You'll want to use the ..count.. parameter created by stat_density, and then scale it by the bin width.

library(ggplot2)
set.seed(15)
df <- data.frame(x=rnorm(500, sd=10))
ggplot(df, aes(x=x)) + 
  geom_histogram(colour="black", fill="white", binwidth = 5 ) +
  geom_density(aes(y=..count..*5), alpha=.2, fill="#FF6666") 

enter image description here

3
votes

Yes, but you have to choose the right scale factor. Since you do not provide any data, I will illustrate with the built-in iris data.

H = hist(iris$Sepal.Width, main="")

Base histogram

Since the heights are the frequency counts, the sum of the heights should equal the number of points which is nrow(iris). The area under the curve (boxes) is the sum of the heights times the width of the boxes, so

  Area = nrow(iris) * (H$breaks[2] - H$breaks[1])

In this case, it is 150 * 0.2 = 30, but better to keep it as a formula.
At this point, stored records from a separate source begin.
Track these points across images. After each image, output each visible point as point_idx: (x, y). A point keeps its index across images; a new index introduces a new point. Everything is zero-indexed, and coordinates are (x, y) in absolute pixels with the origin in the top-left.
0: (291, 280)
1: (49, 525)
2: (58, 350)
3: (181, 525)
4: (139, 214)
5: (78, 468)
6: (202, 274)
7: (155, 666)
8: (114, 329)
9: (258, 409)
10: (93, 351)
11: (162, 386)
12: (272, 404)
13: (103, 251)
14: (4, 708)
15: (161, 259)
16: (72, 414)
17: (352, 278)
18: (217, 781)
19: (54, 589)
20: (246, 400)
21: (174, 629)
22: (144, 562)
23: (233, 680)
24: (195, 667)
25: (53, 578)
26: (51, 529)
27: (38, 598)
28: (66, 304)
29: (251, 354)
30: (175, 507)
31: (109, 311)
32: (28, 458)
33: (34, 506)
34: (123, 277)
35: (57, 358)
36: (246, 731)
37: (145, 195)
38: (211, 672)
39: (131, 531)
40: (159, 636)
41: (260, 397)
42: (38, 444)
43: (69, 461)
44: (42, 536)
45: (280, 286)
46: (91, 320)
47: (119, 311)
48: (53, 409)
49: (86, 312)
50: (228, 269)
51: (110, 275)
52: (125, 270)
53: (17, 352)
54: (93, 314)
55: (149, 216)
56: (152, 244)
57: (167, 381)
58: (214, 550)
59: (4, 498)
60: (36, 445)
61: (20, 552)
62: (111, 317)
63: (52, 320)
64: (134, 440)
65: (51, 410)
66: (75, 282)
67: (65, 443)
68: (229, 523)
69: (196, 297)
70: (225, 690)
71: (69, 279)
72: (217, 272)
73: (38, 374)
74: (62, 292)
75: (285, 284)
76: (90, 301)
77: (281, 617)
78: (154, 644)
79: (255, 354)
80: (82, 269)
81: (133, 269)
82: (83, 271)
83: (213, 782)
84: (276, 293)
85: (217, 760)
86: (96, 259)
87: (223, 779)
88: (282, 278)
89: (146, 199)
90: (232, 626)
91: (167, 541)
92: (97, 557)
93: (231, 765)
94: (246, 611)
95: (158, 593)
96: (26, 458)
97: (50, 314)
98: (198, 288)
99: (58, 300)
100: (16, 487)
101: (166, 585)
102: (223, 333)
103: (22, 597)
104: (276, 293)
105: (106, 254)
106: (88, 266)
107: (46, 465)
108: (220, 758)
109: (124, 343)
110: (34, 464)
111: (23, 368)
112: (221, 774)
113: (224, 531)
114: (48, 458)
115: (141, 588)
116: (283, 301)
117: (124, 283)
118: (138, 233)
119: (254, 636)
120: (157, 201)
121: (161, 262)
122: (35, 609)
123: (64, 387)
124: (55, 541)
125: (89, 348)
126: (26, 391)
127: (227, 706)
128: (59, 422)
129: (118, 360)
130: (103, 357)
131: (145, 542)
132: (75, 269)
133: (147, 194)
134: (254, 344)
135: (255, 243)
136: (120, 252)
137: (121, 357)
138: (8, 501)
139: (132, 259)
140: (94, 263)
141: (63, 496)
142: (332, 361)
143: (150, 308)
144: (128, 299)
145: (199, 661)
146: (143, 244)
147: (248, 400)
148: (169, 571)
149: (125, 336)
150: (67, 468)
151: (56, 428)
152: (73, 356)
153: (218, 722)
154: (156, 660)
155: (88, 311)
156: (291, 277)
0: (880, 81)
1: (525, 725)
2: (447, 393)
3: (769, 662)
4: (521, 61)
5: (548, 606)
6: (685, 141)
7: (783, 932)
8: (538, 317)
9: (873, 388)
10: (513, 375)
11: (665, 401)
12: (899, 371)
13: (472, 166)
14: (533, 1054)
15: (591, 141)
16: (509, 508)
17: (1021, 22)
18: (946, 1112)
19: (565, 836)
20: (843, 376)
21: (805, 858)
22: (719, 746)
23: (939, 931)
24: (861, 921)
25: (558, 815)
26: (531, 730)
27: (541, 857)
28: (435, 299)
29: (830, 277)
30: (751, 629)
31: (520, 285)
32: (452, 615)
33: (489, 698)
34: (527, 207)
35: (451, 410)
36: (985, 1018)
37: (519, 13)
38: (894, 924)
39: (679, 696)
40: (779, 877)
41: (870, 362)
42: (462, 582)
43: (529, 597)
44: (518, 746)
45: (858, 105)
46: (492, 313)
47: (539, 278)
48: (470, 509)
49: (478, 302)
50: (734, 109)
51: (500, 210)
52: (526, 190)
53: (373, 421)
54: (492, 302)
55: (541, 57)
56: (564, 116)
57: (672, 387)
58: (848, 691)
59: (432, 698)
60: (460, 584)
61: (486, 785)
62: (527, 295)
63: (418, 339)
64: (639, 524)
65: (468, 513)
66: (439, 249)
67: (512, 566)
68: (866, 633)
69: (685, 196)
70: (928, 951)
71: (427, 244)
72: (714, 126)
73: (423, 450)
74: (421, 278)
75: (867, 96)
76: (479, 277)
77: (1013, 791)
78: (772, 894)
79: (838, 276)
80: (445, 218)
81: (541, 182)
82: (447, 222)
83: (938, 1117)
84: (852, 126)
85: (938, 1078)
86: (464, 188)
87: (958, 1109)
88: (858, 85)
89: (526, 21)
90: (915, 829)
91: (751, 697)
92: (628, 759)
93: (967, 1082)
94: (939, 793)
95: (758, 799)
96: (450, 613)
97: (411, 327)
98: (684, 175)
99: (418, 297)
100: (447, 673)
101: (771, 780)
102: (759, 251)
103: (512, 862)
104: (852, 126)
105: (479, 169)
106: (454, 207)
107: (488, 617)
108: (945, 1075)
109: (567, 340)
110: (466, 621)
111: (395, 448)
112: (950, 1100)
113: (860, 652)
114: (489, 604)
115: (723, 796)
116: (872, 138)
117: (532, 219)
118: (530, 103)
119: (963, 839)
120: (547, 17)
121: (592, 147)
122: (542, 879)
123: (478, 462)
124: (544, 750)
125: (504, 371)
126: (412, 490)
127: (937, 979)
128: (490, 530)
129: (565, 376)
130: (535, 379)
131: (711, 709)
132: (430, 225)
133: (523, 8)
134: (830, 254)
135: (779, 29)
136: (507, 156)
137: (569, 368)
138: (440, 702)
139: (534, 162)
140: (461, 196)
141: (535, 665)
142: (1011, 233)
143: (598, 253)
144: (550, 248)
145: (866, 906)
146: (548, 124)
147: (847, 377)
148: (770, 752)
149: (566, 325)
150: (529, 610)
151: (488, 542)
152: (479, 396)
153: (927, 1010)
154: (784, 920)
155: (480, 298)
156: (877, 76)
Now the area under the standard density curve is one, so the scale factor that we want to use is nrow(iris) * (H$breaks[2] - H$breaks[1]) to make the areas the same. Where do you apply the scale factor?

DENS = density(iris$Sepal.Width)
str(DENS)
List of 7
 $ x        : num [1:512] 1.63 1.64 1.64 1.65 1.65 ...
 $ y        : num [1:512] 0.000244 0.000283 0.000329 0.000379 0.000436 ...
 $ bw       : num 0.123
 $ n        : int 150
 $ call     : language density.default(x = iris$Sepal.Width)
 $ data.name: chr "iris$Sepal.Width"
 $ has.na   : logi FALSE

We want to scale the y values for the density plot, so we use:

DENS$y = DENS$y * nrow(iris) * (H$breaks[2] - H$breaks[1])

and add the line to the histogram

lines(DENS)

Histogram with density curve

You can make this a bit nicer by adjusting the bandwidth for the density calculation

H = hist(iris$Sepal.Width, main="")
DENS = density(iris$Sepal.Width, adjust=0.7)
DENS$y = DENS$y * nrow(iris) * (H$breaks[2] - H$breaks[1])
lines(DENS)

Histogram with adjusted density curve